___ Data to process

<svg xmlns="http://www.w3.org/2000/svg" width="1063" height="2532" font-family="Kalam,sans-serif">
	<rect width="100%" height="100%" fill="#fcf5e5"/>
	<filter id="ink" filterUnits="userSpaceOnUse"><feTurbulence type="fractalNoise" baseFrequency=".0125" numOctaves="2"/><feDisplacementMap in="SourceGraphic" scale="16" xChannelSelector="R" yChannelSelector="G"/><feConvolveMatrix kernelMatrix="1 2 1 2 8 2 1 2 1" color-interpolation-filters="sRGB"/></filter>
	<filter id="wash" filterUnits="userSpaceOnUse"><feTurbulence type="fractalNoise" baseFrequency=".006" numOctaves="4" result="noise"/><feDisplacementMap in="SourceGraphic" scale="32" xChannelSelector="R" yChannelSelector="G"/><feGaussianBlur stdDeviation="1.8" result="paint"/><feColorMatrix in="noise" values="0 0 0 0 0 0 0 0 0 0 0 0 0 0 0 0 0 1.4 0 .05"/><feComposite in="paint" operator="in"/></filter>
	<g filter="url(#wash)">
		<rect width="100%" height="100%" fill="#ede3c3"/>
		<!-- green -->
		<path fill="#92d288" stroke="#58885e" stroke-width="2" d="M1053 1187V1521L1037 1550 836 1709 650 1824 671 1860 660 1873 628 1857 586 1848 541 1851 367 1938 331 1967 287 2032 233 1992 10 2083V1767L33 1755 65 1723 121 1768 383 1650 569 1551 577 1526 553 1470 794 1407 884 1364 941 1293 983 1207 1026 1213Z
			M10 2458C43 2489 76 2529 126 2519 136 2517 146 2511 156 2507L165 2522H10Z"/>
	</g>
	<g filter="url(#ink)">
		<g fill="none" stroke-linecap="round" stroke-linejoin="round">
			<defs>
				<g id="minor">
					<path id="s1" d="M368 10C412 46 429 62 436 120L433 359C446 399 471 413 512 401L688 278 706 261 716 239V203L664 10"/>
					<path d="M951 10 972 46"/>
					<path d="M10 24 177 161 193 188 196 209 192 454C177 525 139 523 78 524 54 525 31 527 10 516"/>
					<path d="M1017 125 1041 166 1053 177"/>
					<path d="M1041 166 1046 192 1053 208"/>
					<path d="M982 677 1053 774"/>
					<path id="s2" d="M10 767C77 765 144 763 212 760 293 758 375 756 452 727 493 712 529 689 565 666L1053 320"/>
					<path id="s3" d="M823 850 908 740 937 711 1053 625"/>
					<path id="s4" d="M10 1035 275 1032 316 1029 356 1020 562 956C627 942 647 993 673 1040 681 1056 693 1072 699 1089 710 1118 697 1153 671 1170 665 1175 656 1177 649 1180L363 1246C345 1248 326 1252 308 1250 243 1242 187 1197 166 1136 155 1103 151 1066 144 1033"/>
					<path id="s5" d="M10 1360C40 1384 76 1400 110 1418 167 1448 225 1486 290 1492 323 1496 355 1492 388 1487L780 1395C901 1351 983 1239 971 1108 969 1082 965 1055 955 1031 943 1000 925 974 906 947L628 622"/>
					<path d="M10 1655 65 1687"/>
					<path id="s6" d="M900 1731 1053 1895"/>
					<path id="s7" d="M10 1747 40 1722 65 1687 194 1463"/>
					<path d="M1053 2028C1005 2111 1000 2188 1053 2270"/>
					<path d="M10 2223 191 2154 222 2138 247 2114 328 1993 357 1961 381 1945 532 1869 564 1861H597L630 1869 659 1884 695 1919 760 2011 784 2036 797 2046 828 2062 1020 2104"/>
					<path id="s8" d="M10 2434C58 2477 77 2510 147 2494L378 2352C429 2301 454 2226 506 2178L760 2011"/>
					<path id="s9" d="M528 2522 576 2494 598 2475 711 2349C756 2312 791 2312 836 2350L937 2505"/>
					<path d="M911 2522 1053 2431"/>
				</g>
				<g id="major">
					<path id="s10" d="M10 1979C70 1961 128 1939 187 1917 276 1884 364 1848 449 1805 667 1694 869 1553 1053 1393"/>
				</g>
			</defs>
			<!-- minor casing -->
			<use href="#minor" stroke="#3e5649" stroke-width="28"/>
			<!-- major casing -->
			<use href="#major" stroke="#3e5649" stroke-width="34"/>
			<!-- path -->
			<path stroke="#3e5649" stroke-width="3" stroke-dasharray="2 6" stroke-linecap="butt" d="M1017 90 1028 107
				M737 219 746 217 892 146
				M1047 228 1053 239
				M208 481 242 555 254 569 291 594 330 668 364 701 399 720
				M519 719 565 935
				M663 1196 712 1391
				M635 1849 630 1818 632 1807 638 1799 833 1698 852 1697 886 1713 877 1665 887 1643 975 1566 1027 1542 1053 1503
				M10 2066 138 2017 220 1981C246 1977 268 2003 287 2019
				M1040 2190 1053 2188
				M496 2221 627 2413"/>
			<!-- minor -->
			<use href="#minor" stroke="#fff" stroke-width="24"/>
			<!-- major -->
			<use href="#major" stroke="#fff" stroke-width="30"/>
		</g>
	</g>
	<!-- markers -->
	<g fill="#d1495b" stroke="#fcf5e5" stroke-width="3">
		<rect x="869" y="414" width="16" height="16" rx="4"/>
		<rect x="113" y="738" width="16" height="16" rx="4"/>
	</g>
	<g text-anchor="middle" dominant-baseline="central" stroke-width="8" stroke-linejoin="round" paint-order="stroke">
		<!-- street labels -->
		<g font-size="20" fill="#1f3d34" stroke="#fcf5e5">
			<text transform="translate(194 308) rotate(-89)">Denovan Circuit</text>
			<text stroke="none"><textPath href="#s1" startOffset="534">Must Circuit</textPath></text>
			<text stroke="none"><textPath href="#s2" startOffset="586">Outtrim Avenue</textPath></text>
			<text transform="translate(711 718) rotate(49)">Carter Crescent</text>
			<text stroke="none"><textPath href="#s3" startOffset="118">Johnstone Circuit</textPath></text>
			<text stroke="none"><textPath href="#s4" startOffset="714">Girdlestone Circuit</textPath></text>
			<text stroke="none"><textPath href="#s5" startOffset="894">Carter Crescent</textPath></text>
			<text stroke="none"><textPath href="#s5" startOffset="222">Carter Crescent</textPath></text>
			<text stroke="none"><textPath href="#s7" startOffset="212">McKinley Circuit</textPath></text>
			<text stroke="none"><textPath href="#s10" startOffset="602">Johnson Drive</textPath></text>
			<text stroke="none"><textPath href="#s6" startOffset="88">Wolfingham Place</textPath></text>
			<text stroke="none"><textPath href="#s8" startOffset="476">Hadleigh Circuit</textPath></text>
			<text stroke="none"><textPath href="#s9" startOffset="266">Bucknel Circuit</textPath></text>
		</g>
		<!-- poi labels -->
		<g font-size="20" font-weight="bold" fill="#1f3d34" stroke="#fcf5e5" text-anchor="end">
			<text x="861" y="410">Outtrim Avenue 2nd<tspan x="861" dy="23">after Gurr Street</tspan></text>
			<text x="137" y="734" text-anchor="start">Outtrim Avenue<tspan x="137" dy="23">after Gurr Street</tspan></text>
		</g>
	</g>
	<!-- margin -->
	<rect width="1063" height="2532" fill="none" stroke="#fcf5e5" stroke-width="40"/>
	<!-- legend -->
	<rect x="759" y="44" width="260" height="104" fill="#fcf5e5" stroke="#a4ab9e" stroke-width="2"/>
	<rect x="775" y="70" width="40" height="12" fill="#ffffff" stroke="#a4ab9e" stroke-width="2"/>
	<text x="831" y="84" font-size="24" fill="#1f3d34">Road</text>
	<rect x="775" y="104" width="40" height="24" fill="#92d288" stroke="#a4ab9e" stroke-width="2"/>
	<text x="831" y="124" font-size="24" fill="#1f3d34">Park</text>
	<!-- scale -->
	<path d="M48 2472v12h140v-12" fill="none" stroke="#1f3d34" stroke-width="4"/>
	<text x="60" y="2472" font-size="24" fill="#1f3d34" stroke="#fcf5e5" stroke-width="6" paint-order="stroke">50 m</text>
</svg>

______

Problem statement: What is the number of lines in the records that hold "yChannelSelector"? Give the number by itself.

Exercise response: 2